AIM:
Format the data as a numbered list, starting with the line containing "Q: What is the number of yellow seedlings" and going on through the end of the data, leaving out blank lines.

Stored entries
┌────────

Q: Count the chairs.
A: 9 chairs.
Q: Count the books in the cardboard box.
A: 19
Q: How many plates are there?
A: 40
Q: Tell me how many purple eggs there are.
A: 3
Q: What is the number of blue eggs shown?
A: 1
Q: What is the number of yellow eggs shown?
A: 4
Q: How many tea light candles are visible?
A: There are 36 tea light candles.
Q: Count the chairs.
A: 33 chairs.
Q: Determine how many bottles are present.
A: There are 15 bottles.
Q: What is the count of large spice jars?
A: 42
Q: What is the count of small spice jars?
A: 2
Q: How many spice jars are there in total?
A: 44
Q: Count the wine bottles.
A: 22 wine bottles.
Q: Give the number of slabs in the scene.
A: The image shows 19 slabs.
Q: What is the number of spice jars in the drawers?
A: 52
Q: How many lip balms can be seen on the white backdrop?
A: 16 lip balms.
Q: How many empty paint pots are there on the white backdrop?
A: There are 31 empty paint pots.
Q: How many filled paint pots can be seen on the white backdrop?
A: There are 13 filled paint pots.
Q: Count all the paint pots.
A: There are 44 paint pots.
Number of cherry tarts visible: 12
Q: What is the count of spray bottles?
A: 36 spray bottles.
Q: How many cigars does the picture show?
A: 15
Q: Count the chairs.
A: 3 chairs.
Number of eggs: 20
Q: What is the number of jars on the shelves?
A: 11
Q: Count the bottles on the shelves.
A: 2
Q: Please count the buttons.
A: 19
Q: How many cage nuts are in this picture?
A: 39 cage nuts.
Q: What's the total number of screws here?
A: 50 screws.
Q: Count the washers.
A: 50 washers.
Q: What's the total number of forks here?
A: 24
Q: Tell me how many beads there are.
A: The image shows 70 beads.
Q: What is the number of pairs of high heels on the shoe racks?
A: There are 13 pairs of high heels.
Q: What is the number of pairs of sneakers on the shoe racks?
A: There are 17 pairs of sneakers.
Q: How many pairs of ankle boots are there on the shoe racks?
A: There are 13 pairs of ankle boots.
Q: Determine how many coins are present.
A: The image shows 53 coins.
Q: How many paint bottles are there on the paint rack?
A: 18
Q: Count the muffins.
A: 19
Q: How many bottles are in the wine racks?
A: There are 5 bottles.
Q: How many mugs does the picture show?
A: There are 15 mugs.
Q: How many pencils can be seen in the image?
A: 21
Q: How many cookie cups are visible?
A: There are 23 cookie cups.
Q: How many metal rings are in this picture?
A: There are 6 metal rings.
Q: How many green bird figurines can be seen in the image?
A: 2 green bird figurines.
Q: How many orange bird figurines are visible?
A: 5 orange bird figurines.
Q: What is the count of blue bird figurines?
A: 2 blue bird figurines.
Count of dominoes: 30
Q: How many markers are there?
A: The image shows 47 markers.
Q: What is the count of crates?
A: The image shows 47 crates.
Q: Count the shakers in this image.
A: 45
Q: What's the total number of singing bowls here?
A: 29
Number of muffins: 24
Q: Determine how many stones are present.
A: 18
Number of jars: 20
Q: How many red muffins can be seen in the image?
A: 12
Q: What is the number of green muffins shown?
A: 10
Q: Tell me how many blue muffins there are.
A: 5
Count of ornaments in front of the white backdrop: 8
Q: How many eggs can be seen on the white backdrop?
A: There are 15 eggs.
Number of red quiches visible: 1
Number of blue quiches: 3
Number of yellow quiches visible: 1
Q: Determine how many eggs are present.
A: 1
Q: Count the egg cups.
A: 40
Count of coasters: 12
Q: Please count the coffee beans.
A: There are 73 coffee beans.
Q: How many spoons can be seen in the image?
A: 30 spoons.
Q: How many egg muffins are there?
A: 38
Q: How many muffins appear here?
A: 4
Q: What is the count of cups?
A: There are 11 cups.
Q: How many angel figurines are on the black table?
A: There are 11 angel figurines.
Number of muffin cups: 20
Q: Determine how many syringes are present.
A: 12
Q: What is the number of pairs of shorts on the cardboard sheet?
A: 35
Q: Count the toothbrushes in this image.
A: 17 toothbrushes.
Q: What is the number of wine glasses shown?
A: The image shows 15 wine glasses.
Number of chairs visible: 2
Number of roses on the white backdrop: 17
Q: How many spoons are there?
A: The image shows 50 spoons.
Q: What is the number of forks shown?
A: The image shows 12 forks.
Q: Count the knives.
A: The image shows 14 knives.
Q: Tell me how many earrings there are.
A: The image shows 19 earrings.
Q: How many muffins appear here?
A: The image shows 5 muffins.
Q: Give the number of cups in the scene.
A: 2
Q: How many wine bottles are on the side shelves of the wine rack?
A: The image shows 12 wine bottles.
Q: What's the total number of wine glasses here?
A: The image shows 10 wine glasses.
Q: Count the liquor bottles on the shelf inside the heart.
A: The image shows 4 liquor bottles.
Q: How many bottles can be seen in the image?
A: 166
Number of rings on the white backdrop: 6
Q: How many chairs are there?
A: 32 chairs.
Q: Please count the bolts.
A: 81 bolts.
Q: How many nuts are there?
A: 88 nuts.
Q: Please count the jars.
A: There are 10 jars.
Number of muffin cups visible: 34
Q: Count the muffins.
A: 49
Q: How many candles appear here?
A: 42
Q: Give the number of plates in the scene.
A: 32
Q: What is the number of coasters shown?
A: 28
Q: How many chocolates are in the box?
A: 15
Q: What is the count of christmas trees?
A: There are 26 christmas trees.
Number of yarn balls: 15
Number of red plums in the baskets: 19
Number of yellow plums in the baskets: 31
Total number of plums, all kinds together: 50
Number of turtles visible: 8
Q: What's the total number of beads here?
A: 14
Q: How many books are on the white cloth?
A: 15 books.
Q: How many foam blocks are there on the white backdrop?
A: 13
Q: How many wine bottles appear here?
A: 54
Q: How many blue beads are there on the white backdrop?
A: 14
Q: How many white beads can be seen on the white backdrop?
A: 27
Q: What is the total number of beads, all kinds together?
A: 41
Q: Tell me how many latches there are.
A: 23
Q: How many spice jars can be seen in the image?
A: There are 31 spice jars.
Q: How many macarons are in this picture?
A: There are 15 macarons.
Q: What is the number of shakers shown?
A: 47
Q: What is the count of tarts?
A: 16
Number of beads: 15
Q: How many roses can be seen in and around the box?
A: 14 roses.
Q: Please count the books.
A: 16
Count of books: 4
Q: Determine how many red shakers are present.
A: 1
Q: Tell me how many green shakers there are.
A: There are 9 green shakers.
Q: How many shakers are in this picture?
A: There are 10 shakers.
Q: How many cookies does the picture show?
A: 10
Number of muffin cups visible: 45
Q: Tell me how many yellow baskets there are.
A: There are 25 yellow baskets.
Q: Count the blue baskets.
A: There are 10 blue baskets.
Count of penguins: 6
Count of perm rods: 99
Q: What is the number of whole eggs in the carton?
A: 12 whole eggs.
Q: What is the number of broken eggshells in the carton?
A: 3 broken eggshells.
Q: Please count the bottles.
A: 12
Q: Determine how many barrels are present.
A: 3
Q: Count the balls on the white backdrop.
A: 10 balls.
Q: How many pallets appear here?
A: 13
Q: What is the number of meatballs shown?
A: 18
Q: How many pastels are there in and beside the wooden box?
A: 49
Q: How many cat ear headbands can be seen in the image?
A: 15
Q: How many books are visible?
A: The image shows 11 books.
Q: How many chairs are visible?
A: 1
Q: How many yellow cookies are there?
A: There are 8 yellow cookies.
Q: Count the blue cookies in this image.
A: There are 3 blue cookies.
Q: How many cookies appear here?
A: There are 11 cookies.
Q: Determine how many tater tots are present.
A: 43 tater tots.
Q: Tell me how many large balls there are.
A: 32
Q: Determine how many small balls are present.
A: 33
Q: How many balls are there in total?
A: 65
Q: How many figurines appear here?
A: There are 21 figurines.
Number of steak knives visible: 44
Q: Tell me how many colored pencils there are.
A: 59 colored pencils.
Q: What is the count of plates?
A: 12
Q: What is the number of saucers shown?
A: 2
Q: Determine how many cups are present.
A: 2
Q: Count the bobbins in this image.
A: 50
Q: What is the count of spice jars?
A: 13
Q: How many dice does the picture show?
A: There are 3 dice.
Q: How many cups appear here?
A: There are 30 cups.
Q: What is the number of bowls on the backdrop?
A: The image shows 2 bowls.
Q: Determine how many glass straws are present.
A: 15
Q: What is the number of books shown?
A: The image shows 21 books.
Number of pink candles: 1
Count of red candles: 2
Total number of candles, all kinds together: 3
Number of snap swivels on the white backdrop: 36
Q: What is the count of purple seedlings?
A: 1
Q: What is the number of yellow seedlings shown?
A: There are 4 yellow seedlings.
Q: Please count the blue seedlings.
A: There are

└────────

WRITTEN SOLUTION:
1. Q: What is the number of yellow seedlings shown?
2. A: There are 4 yellow seedlings.
3. Q: Please count the blue seedlings.
4. A: There are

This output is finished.